Quick quit: These tubes contain the nanoparticles Selecta uses in its vaccine.
The nicotine vaccine does not eliminate the craving for nicotine—instead, it diminishes the effect from smoking the cigarette. As a result, smokers who are given the vaccine will find that they can’t alleviate their nicotine withdrawal symptoms by smoking. Selecta’s vice president, Peter Keller, acknowledges that smoking several cigarettes in a row could overwhelm the immune system to render partial pleasure, since enough free-flowing nicotine molecules would still pass through uninhibited to the brain.
Previous efforts to make a smoking vaccine were based more on the conventional approach of delivering nicotine in a less harmful way, but they weren’t successful at getting people to stop smoking.

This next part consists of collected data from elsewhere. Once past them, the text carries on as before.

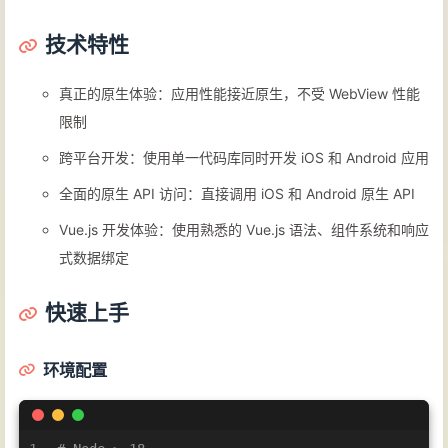
技术特性
真正的原生体验：应用性能接近原生，不受 WebView 性能
限制
跨平台开发：使用单一代码库同时开发 iOS 和 Android 应用
全面的原生 API 访问：直接调用 iOS 和 Android 原生 API
Vue.js 开发体验：使用熟悉的 Vue.js 语法、组件系统和响应
式数据绑定
快速上手
环境配置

Existing drugs have severe side effects and are largely ineffective at getting people to quit. Chantix, a type of antipsychotic drug that blocks nicotine from binding with receptors once nicotine has entered the brain, has a smoking cessation success rate below 25 percent, but it has made over $700 million in worldwide sales per year since its release in 2007.
A nicotine vaccine should also work for several years. Nicotine drugs like Chantix or Zyban, in contrast, stop working once the treatment ends, and such drugs can’t be used longer than several months because of their severe side effects.
Selecta has raised almost $80 million from venture capital firms Polaris, OrbiMed, and Flagship Venture Partners, as well as from the Russian government through its $10 billion biotech investment fund Rusnano. Keller says that preliminary Phase I results could come as early as July, at which point that trial will either expand, if the results are inconclusive, or continue to Phase II if the nicotine-binding nanoparticle is well-tolerated in humans.